In other situations, progress is happening, but it isn’t recognized as such. People can often hold on to the narrative about why they are not making enough progress. Some of these narratives can be surrounding outward markers of success given to us by society, like relationship status or a place in one’s career. Some may be more about internal emotional experiences manifesting in certain symptoms, or ways of coping that the person wants to change but is finding it difficult to do so. These narratives, if too rigid, can act as a barrier, impeding one’s ability to see the ways that they are progressing.
This progression may be happening in ways that don’t fit their original narrative of what a “successful” therapy looks like. Over time, progress means not only symptom improvement but also a richer, freer life (Shedler, 2010). Jon Kabat-Zinn talks about meditation not being a solution to all your problems, but it can help you approach difficulties in life with more clarity and purpose, and I think about psychotherapy in a somewhat similar sentiment. We are not “solving a problem” or “fixing”; we are taking the time to better understand all of our various parts, past and present, in hopes of gaining more clarity.
So how do we get to this richer, freer feeling, and the capacity to tolerate the breadth of our emotional experience? Subtle shifts and changes within ourselves are important to notice, and build up over time, to a difference in the way that we view ourselves and our emotional world. Can we think about progress as being not an elimination of but, rather, an increased ability to manage and understand what we are feeling? This could look like being curious and more able to articulate our internal emotional world in a way that we could not before. One can notice patterns being recreated and construct a narrative of events to date that makes sense emotionally, developmentally, and cognitively. This collective understanding then informs future experiences.
Examples of progress from this lens may look like the following:
- Someone who has harsh or critical internal objects beginning to notice ways they can be gentler with themselves and others in varying realms of life
- Someone having more confidence that they can sit in their feelings of anxiety, for example, and have a deeper understanding of where those feelings are coming from, while simultaneously holding on to the fact that they will pass
- Someone who finds asking for help to be difficult being more capable of resourcing or reaching out for support from others
- Someone who finds it difficult to take up space beginning to advocate for themselves and reflecting on this push and pull that can occur in their relationships
- Someone who finds it difficult to do something differently in personal relationships related to their own needs or boundaries actually having a different response and feeling valid in doing so
- Someone feeling more present and connected to their body while working through difficult emotions or reflections of an experience
“Ultimately, there are basic truths of human psychology that most people understand intuitively. We do not fully know ourselves; the things we do not know can cause suffering; and there is benefit in deepening self-awareness. Psychodynamic therapy is based on these truths and has demonstrated its benefits scientifically” (Shedler, 2010).

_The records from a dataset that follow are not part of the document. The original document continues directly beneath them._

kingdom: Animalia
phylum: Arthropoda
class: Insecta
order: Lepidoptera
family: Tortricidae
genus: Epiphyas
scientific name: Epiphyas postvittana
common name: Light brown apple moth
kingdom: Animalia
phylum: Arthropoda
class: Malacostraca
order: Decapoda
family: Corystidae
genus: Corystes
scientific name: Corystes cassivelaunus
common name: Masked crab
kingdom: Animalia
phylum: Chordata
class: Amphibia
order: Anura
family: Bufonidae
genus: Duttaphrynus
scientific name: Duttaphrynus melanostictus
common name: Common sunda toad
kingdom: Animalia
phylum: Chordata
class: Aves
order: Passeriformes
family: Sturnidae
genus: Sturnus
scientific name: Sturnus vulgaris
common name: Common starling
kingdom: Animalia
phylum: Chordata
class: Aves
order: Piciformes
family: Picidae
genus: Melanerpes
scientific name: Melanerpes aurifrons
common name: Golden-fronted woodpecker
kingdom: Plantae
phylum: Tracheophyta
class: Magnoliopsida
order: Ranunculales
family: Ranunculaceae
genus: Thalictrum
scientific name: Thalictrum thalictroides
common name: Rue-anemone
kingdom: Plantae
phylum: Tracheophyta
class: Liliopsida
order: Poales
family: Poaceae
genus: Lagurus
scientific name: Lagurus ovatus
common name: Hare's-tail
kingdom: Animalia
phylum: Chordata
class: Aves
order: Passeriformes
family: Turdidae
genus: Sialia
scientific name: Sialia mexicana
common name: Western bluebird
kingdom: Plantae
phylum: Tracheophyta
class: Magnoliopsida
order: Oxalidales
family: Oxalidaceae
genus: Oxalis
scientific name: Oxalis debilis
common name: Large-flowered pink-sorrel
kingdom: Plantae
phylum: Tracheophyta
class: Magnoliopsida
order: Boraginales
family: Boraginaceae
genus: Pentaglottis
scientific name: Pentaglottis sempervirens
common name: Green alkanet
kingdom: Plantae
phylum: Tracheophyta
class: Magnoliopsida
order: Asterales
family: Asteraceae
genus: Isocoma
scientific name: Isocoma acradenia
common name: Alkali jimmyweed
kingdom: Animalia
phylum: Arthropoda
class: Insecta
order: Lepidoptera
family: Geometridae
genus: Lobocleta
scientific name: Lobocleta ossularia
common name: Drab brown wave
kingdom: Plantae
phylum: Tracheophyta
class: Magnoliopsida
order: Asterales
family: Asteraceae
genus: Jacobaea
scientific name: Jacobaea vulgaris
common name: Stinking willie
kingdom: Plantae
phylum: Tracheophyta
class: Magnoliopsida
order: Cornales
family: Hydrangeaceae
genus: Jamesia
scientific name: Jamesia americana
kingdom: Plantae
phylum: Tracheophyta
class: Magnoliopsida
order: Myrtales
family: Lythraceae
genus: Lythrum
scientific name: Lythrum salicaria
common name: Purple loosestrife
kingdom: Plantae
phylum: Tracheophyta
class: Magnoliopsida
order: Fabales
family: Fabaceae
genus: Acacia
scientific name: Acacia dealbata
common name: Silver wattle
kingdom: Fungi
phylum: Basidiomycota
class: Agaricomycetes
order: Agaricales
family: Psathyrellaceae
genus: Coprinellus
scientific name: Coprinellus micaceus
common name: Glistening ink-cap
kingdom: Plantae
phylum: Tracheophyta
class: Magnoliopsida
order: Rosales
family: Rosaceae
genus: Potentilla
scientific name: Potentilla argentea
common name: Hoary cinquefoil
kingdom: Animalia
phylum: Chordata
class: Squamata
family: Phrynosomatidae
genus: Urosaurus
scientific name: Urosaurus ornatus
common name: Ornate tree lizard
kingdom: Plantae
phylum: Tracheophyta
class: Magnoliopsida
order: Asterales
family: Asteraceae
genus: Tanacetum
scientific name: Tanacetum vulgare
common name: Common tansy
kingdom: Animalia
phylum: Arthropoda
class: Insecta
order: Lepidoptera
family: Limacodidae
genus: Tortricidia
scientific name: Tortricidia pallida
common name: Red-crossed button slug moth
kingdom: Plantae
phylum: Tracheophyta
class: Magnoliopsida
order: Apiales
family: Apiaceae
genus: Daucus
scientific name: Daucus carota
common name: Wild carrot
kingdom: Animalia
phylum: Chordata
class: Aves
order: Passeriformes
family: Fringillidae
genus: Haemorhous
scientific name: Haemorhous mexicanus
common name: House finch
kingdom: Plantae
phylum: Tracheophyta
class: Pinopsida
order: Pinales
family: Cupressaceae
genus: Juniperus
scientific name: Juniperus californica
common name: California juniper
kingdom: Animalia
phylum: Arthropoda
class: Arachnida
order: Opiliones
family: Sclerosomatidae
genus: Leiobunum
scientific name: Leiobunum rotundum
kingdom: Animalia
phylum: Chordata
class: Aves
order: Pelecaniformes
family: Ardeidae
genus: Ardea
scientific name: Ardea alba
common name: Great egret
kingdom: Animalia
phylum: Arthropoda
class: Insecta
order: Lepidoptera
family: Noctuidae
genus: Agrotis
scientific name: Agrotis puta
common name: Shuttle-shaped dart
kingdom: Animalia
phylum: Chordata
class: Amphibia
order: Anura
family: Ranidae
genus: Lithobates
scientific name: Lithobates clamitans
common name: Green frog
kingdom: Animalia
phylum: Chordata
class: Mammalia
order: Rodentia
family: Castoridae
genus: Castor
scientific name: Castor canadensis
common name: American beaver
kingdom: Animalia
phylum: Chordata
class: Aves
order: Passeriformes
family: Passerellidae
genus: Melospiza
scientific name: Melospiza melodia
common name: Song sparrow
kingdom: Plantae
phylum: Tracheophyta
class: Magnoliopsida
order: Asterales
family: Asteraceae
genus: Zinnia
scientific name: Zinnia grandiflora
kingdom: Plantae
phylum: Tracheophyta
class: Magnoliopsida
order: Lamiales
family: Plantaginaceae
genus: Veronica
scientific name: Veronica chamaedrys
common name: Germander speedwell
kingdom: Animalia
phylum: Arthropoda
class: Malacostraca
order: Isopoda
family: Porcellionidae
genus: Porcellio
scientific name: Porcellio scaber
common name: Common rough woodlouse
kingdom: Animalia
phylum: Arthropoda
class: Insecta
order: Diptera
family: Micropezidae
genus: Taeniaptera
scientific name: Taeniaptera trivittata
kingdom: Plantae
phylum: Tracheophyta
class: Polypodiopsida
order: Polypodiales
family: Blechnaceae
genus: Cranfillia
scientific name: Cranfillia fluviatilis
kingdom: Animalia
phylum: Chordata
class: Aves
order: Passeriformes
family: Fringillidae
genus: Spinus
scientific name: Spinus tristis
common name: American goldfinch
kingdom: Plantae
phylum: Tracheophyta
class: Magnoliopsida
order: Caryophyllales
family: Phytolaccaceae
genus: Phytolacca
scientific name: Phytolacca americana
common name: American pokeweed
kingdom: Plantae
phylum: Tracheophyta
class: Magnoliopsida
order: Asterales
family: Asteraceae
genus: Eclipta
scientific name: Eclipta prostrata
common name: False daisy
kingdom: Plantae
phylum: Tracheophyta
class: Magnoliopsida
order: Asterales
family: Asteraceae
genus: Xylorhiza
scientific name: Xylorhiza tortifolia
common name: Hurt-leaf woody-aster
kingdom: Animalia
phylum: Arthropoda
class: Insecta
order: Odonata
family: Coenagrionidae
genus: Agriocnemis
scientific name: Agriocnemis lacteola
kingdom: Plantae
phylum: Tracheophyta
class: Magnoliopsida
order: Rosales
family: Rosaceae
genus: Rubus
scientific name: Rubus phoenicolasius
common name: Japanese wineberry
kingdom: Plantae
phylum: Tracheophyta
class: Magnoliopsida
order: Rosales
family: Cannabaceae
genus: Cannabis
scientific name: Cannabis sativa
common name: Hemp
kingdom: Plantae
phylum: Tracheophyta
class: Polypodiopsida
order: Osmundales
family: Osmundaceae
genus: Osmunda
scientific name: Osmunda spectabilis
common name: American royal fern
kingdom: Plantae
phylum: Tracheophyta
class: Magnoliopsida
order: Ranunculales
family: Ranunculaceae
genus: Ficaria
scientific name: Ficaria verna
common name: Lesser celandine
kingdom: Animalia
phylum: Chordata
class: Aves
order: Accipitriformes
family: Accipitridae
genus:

However, this experience of psychotherapy takes time.
It is a tolerance for wider range of emotions within the self, and in the context of relationships, that leads to a deeper understanding of oneself, others, and the world. I think that is what is meant by a richer and freer life; a life not lacking difficult emotions or experiences, but a life where you can better understand, feel supported in, and internalize meaning from your emotions and experiences, and use these collectively to guide your decisions and goals.